## TASKS
a - In the passage on the Hazrat Sultan Mosque, repeat word for word the part that begins at the words "The Hazrat Sultan" and ends after the words "of the capital.".
b - According to the passage on the Hazrat Sultan Mosque, in what month and year did construction of the mosque start?
c - Write the next part of the passage on the Hazrat Sultan Mosque, picking up right after its last sentence.

## PASSAGE SHOWN
--------------------

The Hazrat Sultan Mosque (; ) is a Friday mosque in Astana, Kazakhstan.

Construction
After the suggestion from president of Kazakhstan Nursultan Nazarbayev  mosque named "Hazret Sultan", which means "Holy Sultan". As well known, "Hazret Sultan" - one of the epithets of Sufi sheikh Khoja Ahmed Yasavi, author of "Divan-i Hikmet", whose mausoleum is located in Turkistan.

Construction of the mosque "Hazret Sultan" started in Astana in June 2009. In different periods from 1000 to 1500 workers have been involved in the construction of the mosque. Hazret Sultan Mosque was opened on July 6, 2012 at 12:30, which supplemented the list of unique objects of the capital.

--------------------

## DATA EXTRACT
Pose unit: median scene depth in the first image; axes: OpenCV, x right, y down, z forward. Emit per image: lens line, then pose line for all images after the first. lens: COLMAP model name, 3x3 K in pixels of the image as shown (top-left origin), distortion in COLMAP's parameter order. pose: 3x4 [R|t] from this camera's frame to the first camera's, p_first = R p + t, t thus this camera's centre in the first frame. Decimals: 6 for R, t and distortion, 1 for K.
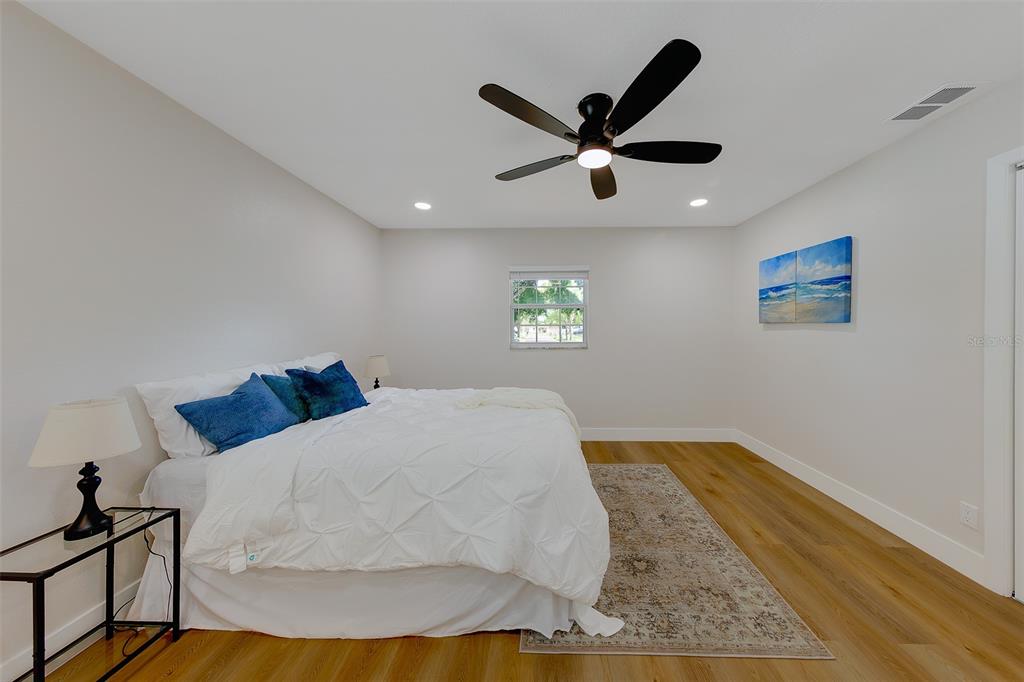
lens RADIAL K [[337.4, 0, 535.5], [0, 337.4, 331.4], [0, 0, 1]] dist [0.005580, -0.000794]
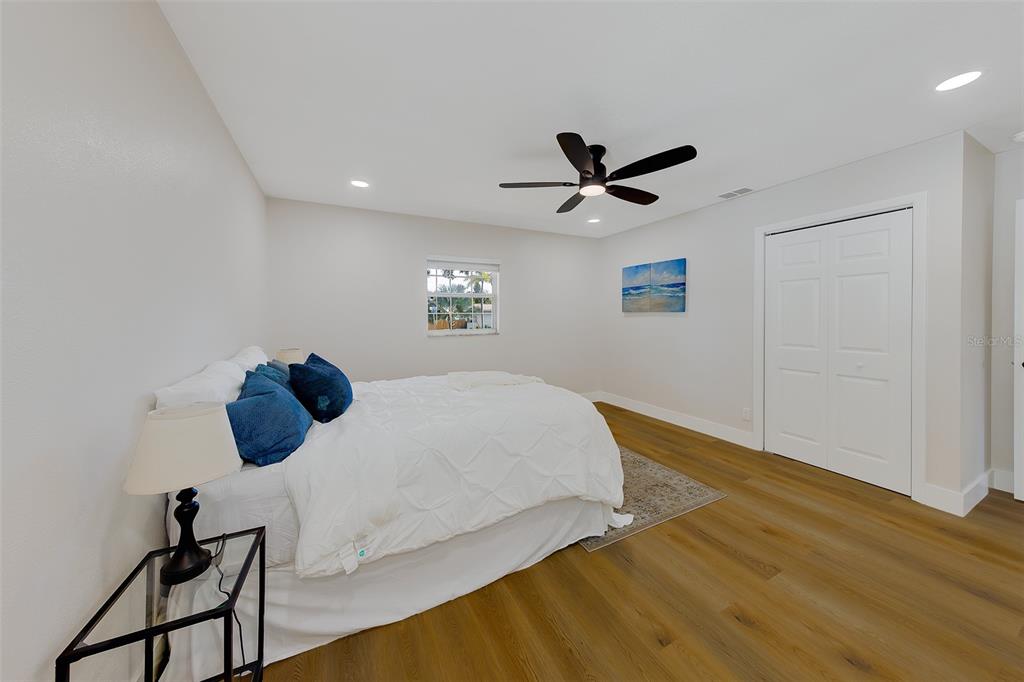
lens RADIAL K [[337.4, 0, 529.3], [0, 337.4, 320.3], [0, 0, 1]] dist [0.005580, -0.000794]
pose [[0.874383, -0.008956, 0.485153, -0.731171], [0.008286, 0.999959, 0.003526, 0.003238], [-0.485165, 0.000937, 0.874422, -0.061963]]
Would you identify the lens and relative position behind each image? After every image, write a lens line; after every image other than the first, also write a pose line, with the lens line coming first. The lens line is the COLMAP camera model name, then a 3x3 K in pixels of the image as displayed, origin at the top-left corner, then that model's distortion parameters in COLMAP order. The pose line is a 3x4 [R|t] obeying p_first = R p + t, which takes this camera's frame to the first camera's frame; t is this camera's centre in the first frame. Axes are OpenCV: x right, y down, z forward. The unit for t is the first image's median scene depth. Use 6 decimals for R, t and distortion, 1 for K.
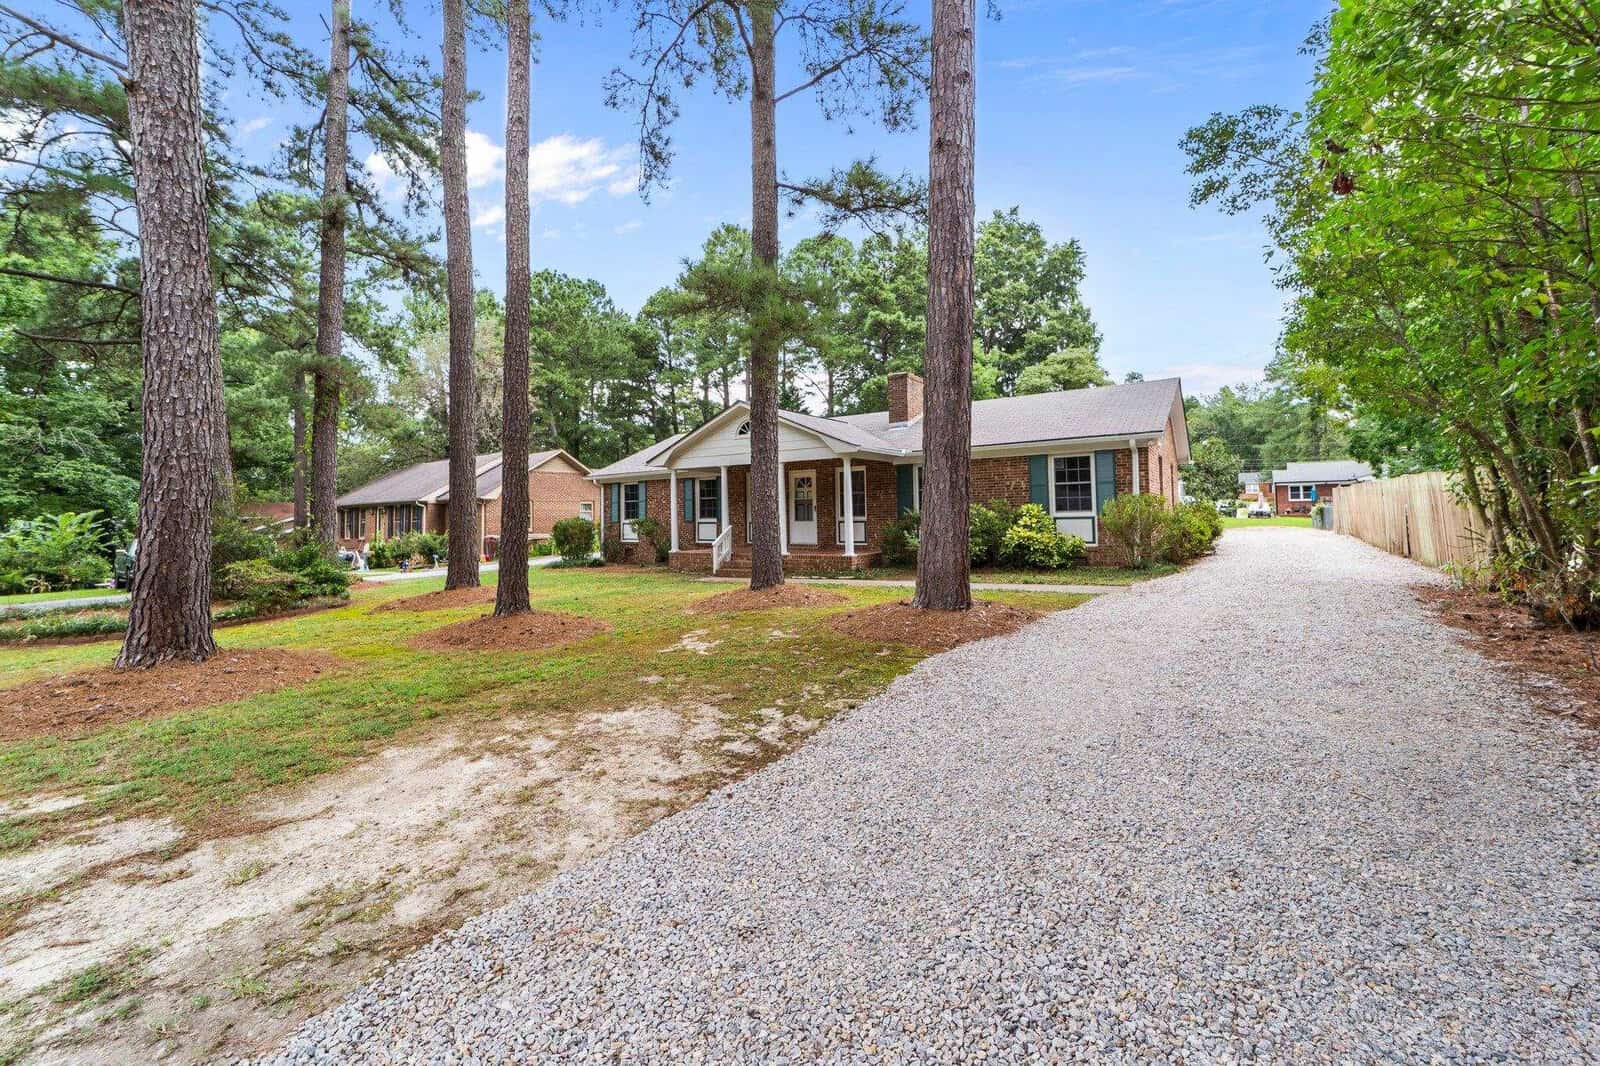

--------------------

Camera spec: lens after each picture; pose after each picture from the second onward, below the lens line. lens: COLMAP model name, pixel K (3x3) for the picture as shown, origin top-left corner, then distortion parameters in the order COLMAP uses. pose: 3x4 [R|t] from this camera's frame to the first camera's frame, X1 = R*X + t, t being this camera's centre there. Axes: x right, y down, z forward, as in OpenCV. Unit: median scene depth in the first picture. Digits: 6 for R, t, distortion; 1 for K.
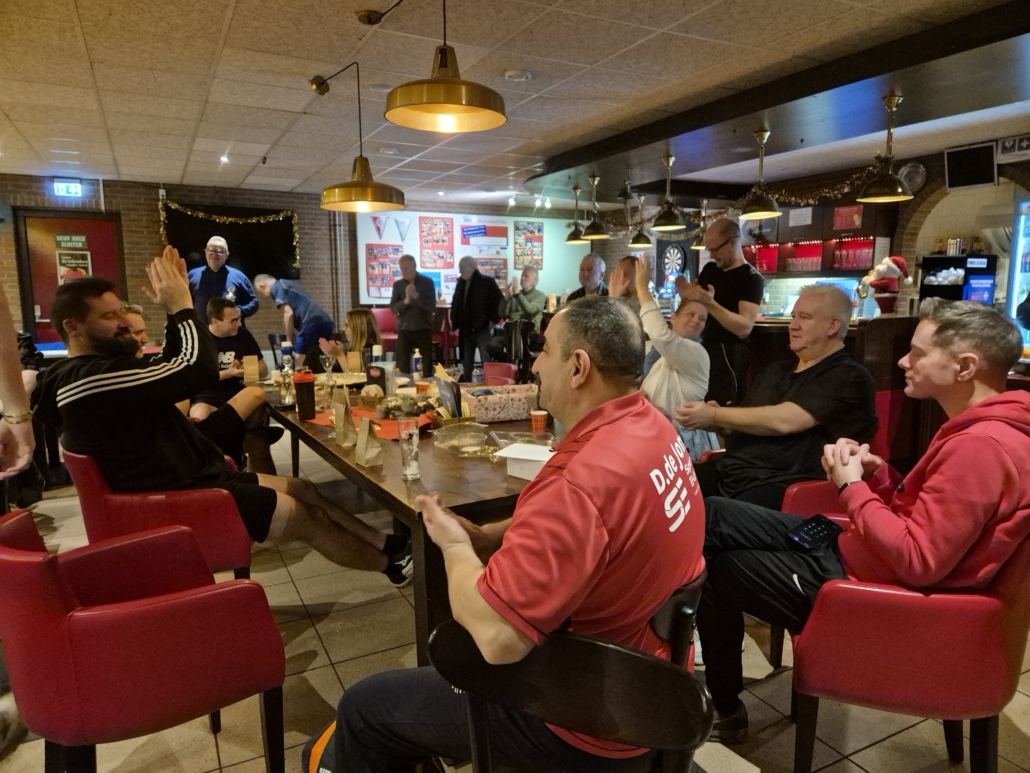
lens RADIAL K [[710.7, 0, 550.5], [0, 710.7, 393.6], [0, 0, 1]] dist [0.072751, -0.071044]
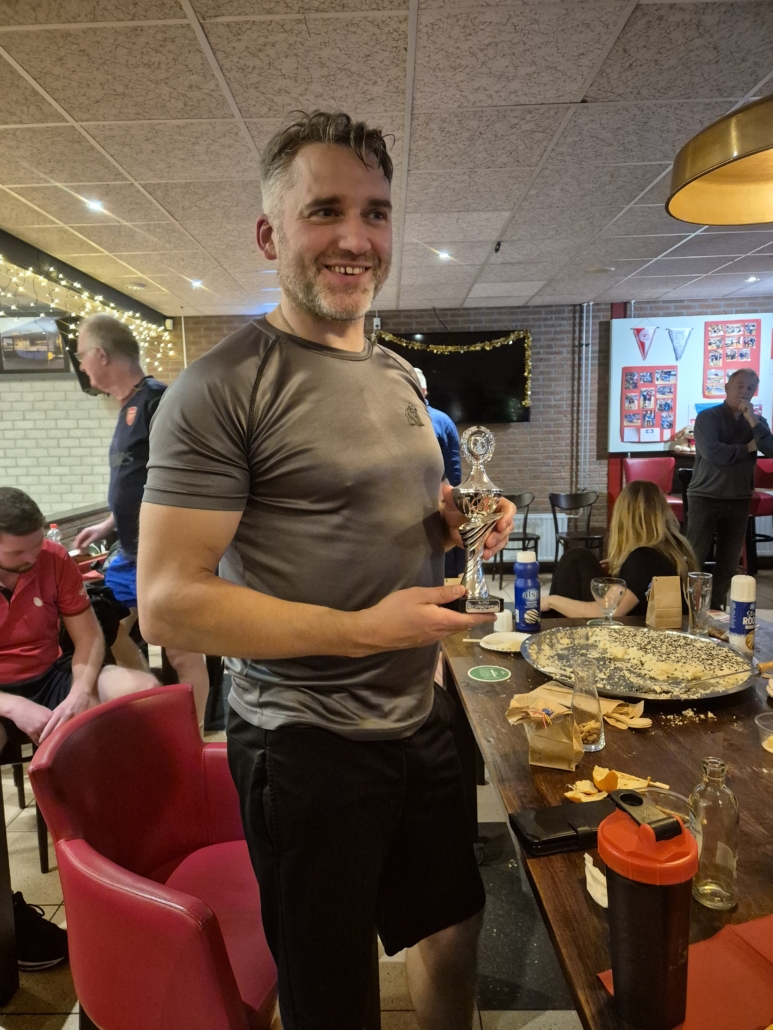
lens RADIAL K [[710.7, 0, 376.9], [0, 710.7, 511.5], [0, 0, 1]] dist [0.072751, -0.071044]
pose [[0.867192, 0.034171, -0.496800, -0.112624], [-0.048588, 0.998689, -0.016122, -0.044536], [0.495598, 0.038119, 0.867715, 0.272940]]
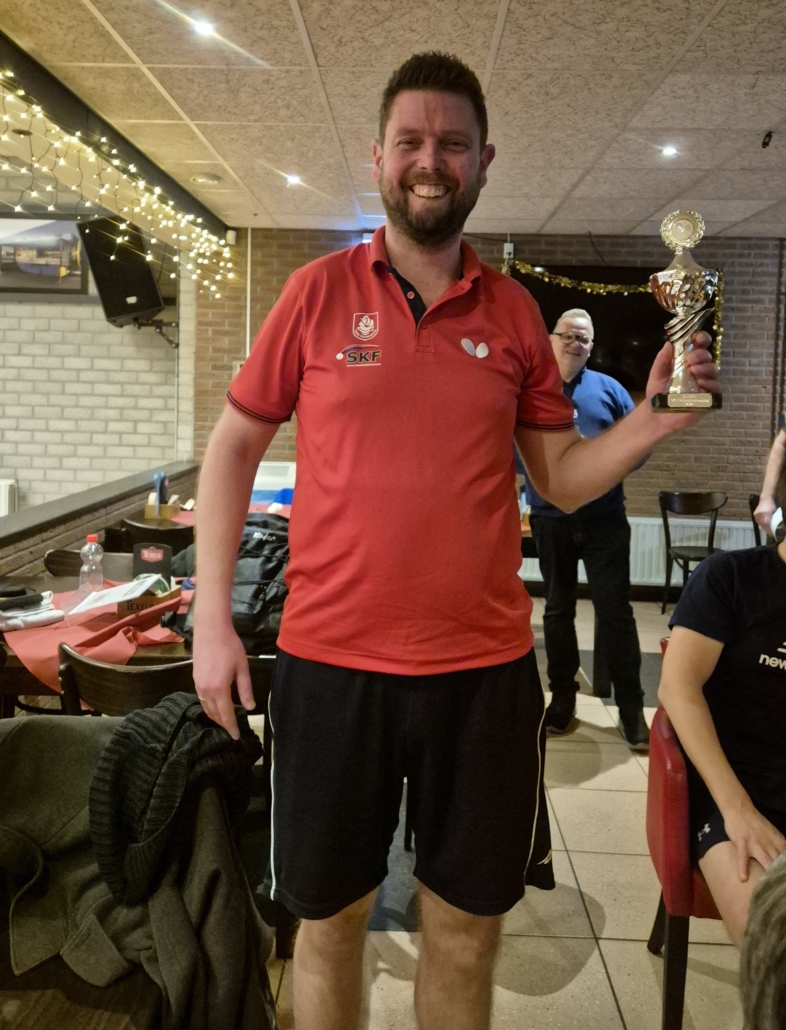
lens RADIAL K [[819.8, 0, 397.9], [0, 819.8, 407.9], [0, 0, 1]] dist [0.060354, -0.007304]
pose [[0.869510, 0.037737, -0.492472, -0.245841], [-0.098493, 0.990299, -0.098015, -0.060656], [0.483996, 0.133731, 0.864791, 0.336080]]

--------------------

## OUTPUTS BY TASK
a -
The Hazrat Sultan Mosque (; ) is a Friday mosque in Astana, Kazakhstan.

Construction
After the suggestion from president of Kazakhstan Nursultan Nazarbayev  mosque named "Hazret Sultan", which means "Holy Sultan". As well known, "Hazret Sultan" - one of the epithets of Sufi sheikh Khoja Ahmed Yasavi, author of "Divan-i Hikmet", whose mausoleum is located in Turkistan.

Construction of the mosque "Hazret Sultan" started in Astana in June 2009. In different periods from 1000 to 1500 workers have been involved in the construction of the mosque. Hazret Sultan Mosque was opened on July 6, 2012 at 12:30, which supplemented the list of unique objects of the capital.

b - June 2009

c -
Overview
The building was constructed in classical Islamic style with traditional Kazakh ornaments. Located on the right bank of the Yesil river the Mosque is adjacent to the Palace of Peace and Reconciliation, the monument "Kazakh Eli" and the Independence Square. It can accommodate five thousand worshipers, and on holidays - up to 10 thousand people. The area of the mosque across more than 11 hectares and construction area of 17,700 square meters. Hazret Sultan has the largest dome in Kazakhstan with the height of 51 meters and a diameter at the base of the dome 28.1 meters. The mosque also has eight small domes with diameters of 10.45 and 7.6 meters, and peaks - 33.46 and 25, 25 meters. 4 minarets with the height of 77 meters are located in the corners of the mosque. According to the architectural plan, the temple should crown the 80-meter spire with a crescent directed strictly towards Mecca. As the functionality of the object, it may be noted that the building provides space for bathing ritual and wedding, halls to read the Koran and sitting in educational groups.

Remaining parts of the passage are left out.